## START DATA FOR THIS TASK

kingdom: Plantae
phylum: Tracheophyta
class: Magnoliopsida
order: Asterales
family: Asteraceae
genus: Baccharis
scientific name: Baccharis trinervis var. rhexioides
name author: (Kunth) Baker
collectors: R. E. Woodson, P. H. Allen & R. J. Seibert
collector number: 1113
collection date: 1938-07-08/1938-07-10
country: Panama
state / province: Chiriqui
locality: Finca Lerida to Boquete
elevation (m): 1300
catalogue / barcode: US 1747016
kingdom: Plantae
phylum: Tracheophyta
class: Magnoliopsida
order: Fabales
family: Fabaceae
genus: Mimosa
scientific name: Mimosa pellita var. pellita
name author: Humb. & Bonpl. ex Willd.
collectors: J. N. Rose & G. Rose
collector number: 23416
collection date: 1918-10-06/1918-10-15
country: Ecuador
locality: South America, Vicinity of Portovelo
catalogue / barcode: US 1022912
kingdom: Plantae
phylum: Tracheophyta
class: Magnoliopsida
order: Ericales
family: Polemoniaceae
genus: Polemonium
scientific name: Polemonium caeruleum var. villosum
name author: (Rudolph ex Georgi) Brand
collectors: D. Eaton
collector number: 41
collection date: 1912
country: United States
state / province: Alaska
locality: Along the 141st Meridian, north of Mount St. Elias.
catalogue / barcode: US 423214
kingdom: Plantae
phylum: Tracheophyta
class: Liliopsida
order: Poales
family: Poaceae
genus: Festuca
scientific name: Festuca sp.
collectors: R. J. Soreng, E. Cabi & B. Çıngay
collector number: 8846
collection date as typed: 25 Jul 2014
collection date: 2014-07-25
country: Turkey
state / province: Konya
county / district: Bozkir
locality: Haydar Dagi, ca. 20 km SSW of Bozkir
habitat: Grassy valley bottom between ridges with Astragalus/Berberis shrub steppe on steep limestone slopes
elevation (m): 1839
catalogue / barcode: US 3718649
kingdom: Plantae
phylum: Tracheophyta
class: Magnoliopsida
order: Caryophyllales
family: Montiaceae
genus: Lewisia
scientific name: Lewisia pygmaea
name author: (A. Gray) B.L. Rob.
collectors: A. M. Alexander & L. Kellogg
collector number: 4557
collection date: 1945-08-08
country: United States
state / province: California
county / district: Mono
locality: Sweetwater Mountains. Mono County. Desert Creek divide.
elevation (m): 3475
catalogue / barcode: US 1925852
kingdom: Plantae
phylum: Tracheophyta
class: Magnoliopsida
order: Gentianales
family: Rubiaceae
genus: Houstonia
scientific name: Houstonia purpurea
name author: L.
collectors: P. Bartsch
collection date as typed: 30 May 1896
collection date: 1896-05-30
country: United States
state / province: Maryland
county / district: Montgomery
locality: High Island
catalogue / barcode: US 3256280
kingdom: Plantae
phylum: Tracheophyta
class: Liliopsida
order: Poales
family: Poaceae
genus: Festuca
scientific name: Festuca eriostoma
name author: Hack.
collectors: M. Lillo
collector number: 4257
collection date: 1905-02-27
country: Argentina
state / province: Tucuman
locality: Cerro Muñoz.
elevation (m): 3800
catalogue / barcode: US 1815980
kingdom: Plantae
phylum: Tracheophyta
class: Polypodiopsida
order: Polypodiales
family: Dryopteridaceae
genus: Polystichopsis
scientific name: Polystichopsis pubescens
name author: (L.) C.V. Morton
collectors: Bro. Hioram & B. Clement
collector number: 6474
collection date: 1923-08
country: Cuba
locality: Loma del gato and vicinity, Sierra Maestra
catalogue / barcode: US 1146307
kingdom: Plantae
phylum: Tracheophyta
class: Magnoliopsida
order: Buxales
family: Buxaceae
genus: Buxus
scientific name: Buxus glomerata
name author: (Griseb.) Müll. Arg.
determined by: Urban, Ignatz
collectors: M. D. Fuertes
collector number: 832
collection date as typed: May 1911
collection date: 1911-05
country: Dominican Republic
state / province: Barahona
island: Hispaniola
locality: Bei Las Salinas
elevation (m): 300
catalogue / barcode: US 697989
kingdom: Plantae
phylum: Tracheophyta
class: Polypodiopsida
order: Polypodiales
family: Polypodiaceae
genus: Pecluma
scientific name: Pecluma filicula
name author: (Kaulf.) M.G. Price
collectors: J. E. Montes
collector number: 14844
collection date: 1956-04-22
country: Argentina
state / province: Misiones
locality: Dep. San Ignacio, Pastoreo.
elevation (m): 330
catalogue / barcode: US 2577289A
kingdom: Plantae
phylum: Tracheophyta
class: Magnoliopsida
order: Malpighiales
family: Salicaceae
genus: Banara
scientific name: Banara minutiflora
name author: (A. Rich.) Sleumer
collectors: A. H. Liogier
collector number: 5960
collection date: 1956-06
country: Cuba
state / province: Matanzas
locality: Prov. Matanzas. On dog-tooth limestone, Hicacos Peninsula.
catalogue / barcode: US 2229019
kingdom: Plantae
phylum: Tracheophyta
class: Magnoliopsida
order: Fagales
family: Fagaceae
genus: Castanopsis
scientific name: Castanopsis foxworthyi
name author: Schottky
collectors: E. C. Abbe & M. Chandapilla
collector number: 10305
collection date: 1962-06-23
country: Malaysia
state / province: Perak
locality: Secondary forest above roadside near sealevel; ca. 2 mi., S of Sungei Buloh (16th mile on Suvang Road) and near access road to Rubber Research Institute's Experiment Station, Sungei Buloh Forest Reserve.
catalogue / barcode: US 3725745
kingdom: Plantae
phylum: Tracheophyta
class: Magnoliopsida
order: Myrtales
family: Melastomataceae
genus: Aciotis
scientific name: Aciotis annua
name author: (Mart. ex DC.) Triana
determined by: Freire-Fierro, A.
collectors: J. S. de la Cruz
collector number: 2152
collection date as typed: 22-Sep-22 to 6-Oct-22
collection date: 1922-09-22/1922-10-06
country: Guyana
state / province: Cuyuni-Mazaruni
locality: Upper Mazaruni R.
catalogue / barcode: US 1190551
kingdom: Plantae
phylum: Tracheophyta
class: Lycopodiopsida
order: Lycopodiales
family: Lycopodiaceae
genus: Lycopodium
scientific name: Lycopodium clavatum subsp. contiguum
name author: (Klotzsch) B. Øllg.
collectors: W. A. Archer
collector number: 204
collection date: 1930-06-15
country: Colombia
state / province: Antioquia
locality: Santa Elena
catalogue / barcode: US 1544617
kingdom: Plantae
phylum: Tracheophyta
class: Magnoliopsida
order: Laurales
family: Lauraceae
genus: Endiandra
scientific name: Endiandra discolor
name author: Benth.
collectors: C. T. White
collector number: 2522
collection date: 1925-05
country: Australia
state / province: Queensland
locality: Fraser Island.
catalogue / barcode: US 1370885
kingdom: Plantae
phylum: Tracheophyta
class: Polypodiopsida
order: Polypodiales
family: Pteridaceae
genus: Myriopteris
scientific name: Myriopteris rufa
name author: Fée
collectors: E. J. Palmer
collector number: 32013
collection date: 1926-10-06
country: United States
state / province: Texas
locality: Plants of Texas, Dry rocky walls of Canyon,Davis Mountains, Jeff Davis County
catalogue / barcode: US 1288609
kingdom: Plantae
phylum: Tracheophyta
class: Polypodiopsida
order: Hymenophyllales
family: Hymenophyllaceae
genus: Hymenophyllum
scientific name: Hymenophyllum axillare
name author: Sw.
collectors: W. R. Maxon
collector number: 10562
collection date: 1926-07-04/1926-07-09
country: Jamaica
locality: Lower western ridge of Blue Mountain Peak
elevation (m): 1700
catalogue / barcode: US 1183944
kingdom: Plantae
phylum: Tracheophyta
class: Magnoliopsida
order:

## END DATA FOR THIS TASK

THE PROBLEM. Can you transcribe every line of the entries above, word for word, without changing anything?

FULL OUTPUT.
kingdom: Plantae
phylum: Tracheophyta
class: Magnoliopsida
order: Asterales
family: Asteraceae
genus: Baccharis
scientific name: Baccharis trinervis var. rhexioides
name author: (Kunth) Baker
collectors: R. E. Woodson, P. H. Allen & R. J. Seibert
collector number: 1113
collection date: 1938-07-08/1938-07-10
country: Panama
state / province: Chiriqui
locality: Finca Lerida to Boquete
elevation (m): 1300
catalogue / barcode: US 1747016
kingdom: Plantae
phylum: Tracheophyta
class: Magnoliopsida
order: Fabales
family: Fabaceae
genus: Mimosa
scientific name: Mimosa pellita var. pellita
name author: Humb. & Bonpl. ex Willd.
collectors: J. N. Rose & G. Rose
collector number: 23416
collection date: 1918-10-06/1918-10-15
country: Ecuador
locality: South America, Vicinity of Portovelo
catalogue / barcode: US 1022912
kingdom: Plantae
phylum: Tracheophyta
class: Magnoliopsida
order: Ericales
family: Polemoniaceae
genus: Polemonium
scientific name: Polemonium caeruleum var. villosum
name author: (Rudolph ex Georgi) Brand
collectors: D. Eaton
collector number: 41
collection date: 1912
country: United States
state / province: Alaska
locality: Along the 141st Meridian, north of Mount St. Elias.
catalogue / barcode: US 423214
kingdom: Plantae
phylum: Tracheophyta
class: Liliopsida
order: Poales
family: Poaceae
genus: Festuca
scientific name: Festuca sp.
collectors: R. J. Soreng, E. Cabi & B. Çıngay
collector number: 8846
collection date as typed: 25 Jul 2014
collection date: 2014-07-25
country: Turkey
state / province: Konya
county / district: Bozkir
locality: Haydar Dagi, ca. 20 km SSW of Bozkir
habitat: Grassy valley bottom between ridges with Astragalus/Berberis shrub steppe on steep limestone slopes
elevation (m): 1839
catalogue / barcode: US 3718649
kingdom: Plantae
phylum: Tracheophyta
class: Magnoliopsida
order: Caryophyllales
family: Montiaceae
genus: Lewisia
scientific name: Lewisia pygmaea
name author: (A. Gray) B.L. Rob.
collectors: A. M. Alexander & L. Kellogg
collector number: 4557
collection date: 1945-08-08
country: United States
state / province: California
county / district: Mono
locality: Sweetwater Mountains. Mono County. Desert Creek divide.
elevation (m): 3475
catalogue / barcode: US 1925852
kingdom: Plantae
phylum: Tracheophyta
class: Magnoliopsida
order: Gentianales
family: Rubiaceae
genus: Houstonia
scientific name: Houstonia purpurea
name author: L.
collectors: P. Bartsch
collection date as typed: 30 May 1896
collection date: 1896-05-30
country: United States
state / province: Maryland
county / district: Montgomery
locality: High Island
catalogue / barcode: US 3256280
kingdom: Plantae
phylum: Tracheophyta
class: Liliopsida
order: Poales
family: Poaceae
genus: Festuca
scientific name: Festuca eriostoma
name author: Hack.
collectors: M. Lillo
collector number: 4257
collection date: 1905-02-27
country: Argentina
state / province: Tucuman
locality: Cerro Muñoz.
elevation (m): 3800
catalogue / barcode: US 1815980
kingdom: Plantae
phylum: Tracheophyta
class: Polypodiopsida
order: Polypodiales
family: Dryopteridaceae
genus: Polystichopsis
scientific name: Polystichopsis pubescens
name author: (L.) C.V. Morton
collectors: Bro. Hioram & B. Clement
collector number: 6474
collection date: 1923-08
country: Cuba
locality: Loma del gato and vicinity, Sierra Maestra
catalogue / barcode: US 1146307
kingdom: Plantae
phylum: Tracheophyta
class: Magnoliopsida
order: Buxales
family: Buxaceae
genus: Buxus
scientific name: Buxus glomerata
name author: (Griseb.) Müll. Arg.
determined by: Urban, Ignatz
collectors: M. D. Fuertes
collector number: 832
collection date as typed: May 1911
collection date: 1911-05
country: Dominican Republic
state / province: Barahona
island: Hispaniola
locality: Bei Las Salinas
elevation (m): 300
catalogue / barcode: US 697989
kingdom: Plantae
phylum: Tracheophyta
class: Polypodiopsida
order: Polypodiales
family: Polypodiaceae
genus: Pecluma
scientific name: Pecluma filicula
name author: (Kaulf.) M.G. Price
collectors: J. E. Montes
collector number: 14844
collection date: 1956-04-22
country: Argentina
state / province: Misiones
locality: Dep. San Ignacio, Pastoreo.
elevation (m): 330
catalogue / barcode: US 2577289A
kingdom: Plantae
phylum: Tracheophyta
class: Magnoliopsida
order: Malpighiales
family: Salicaceae
genus: Banara
scientific name: Banara minutiflora
name author: (A. Rich.) Sleumer
collectors: A. H. Liogier
collector number: 5960
collection date: 1956-06
country: Cuba
state / province: Matanzas
locality: Prov. Matanzas. On dog-tooth limestone, Hicacos Peninsula.
catalogue / barcode: US 2229019
kingdom: Plantae
phylum: Tracheophyta
class: Magnoliopsida
order: Fagales
family: Fagaceae
genus: Castanopsis
scientific name: Castanopsis foxworthyi
name author: Schottky
collectors: E. C. Abbe & M. Chandapilla
collector number: 10305
collection date: 1962-06-23
country: Malaysia
state / province: Perak
locality: Secondary forest above roadside near sealevel; ca. 2 mi., S of Sungei Buloh (16th mile on Suvang Road) and near access road to Rubber Research Institute's Experiment Station, Sungei Buloh Forest Reserve.
catalogue / barcode: US 3725745
kingdom: Plantae
phylum: Tracheophyta
class: Magnoliopsida
order: Myrtales
family: Melastomataceae
genus: Aciotis
scientific name: Aciotis annua
name author: (Mart. ex DC.) Triana
determined by: Freire-Fierro, A.
collectors: J. S. de la Cruz
collector number: 2152
collection date as typed: 22-Sep-22 to 6-Oct-22
collection date: 1922-09-22/1922-10-06
country: Guyana
state / province: Cuyuni-Mazaruni
locality: Upper Mazaruni R.
catalogue / barcode: US 1190551
kingdom: Plantae
phylum: Tracheophyta
class: Lycopodiopsida
order: Lycopodiales
family: Lycopodiaceae
genus: Lycopodium
scientific name: Lycopodium clavatum subsp. contiguum
name author: (Klotzsch) B. Øllg.
collectors: W. A. Archer
collector number: 204
collection date: 1930-06-15
country: Colombia
state / province: Antioquia
locality: Santa Elena
catalogue / barcode: US 1544617
kingdom: Plantae
phylum: Tracheophyta
class: Magnoliopsida
order: Laurales
family: Lauraceae
genus: Endiandra
scientific name: Endiandra discolor
name author: Benth.
collectors: C. T. White
collector number: 2522
collection date: 1925-05
country: Australia
state / province: Queensland
locality: Fraser Island.
catalogue / barcode: US 1370885
kingdom: Plantae
phylum: Tracheophyta
class: Polypodiopsida
order: Polypodiales
family: Pteridaceae
genus: Myriopteris
scientific name: Myriopteris rufa
name author: Fée
collectors: E. J. Palmer
collector number: 32013
collection date: 1926-10-06
country: United States
state / province: Texas
locality: Plants of Texas, Dry rocky walls of Canyon,Davis Mountains, Jeff Davis County
catalogue / barcode: US 1288609
kingdom: Plantae
phylum: Tracheophyta
class: Polypodiopsida
order: Hymenophyllales
family: Hymenophyllaceae
genus: Hymenophyllum
scientific name: Hymenophyllum axillare
name author: Sw.
collectors: W. R. Maxon
collector number: 10562
collection date: 1926-07-04/1926-07-09
country: Jamaica
locality: Lower western ridge of Blue Mountain Peak
elevation (m): 1700
catalogue / barcode: US 1183944
kingdom: Plantae
phylum: Tracheophyta
class: Magnoliopsida
order:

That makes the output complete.